Die Eltern haben einen großen Einfluss darauf, dass Lego nach wie vor beliebt ist. Die meisten Kinder dürfen nicht den ganzen Tag an ihren Konsolen spielen – und dann kommt die Zeit für Lego. Diese Erfahrung mit Lego zu bauen, eine eigene Welt zu schaffen, das ist etwas, was Kinder wie Eltern fasziniert. Und gerade an diesem Punkt spielt das Digitale Lego sogar in die Hände.

Inwiefern?

Lego hat mit der Zeit verstanden, dass das Digitale die analogen Legoklötze nicht verdrängt.
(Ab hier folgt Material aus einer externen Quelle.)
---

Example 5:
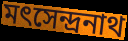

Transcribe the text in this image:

মৎসেন্দ্রনাথ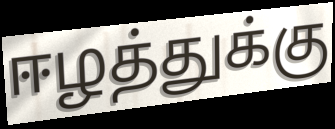
ஈழத்துக்கு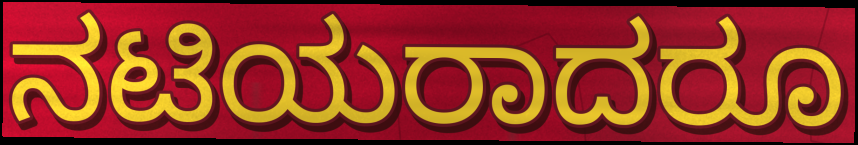
ನಟಿಯರಾದರೂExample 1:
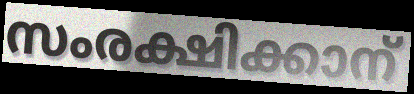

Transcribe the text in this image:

സംരക്ഷിക്കാന്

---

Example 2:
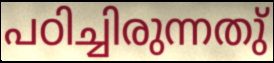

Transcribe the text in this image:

പഠിച്ചിരുന്നതു്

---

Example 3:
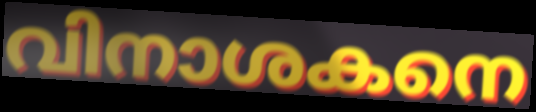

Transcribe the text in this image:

വിനാശകനെ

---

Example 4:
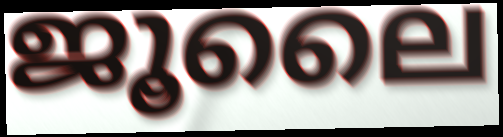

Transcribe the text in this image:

ജൂലൈ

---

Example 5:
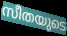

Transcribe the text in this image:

സീതയുടെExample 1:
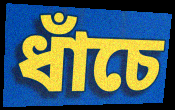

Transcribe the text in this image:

ধাঁচে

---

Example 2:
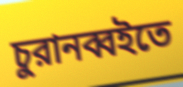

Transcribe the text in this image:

চুরানব্বইতে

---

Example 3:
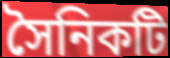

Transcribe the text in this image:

সৈনিকটি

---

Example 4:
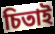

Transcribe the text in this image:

চিতাই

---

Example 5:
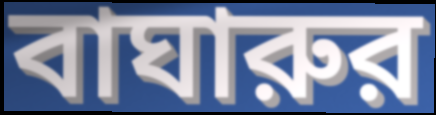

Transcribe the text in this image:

বাঘারুর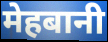
मेहबानी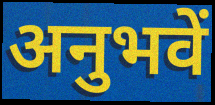
अनुभवें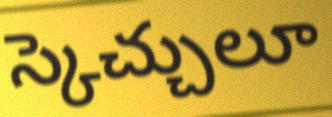
స్కెచ్చులూ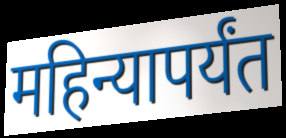
महिन्यापर्यंतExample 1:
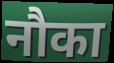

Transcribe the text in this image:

नौका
Wenn sich die Kinder im Internet kleine Lego-Cartoons ansehen oder die Lego-Spiele spielen, sorgt das eher dafür, dass sie mehr Lego kaufen, um die Geschichten nachbauen und nachspielen zu können.
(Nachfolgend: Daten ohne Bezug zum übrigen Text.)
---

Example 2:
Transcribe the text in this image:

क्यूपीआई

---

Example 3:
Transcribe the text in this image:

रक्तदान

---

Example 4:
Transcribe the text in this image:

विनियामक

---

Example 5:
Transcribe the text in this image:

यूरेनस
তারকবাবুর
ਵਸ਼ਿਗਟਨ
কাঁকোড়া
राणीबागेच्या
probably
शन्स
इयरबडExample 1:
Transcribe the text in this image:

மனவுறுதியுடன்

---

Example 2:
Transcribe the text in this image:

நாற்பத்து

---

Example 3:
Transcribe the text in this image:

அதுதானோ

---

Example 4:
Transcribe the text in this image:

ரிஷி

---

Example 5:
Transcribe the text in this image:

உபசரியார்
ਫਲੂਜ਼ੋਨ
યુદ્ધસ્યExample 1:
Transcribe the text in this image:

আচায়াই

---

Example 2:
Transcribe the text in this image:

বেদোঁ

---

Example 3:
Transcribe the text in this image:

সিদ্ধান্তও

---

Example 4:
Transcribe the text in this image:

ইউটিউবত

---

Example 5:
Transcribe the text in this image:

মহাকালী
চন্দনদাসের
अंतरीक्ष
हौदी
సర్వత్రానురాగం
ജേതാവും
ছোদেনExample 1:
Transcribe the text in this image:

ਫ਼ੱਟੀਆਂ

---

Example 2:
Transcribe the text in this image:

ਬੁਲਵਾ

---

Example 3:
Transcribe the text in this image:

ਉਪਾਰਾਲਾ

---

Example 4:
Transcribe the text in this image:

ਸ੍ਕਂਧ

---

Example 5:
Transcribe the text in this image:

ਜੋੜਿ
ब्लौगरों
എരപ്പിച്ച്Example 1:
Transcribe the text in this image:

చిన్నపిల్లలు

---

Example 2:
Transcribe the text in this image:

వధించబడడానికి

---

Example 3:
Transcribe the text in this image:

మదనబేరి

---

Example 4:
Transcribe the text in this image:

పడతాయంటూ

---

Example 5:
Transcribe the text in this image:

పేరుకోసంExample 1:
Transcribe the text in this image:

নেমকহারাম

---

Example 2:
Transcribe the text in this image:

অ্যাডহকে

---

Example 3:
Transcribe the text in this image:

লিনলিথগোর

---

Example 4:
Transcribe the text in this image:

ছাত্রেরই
Was meinen Sie, wohin wird sich Lego in den nächsten Jahren entwickeln?

Ich denke, das Geschäft mit Lizenzrechten wie etwa bei Star Wars wird auch in Zukunft ein wichtiger und profitabler Teil für das Geschäft von Lego bleiben. Allerdings dürften die selbstkreierten Charaktere und Geschichten eine immer größere Rolle spielen – etwa Ninjago, Bionicle, Friends oder die Charaktere aus dem Lego-Film.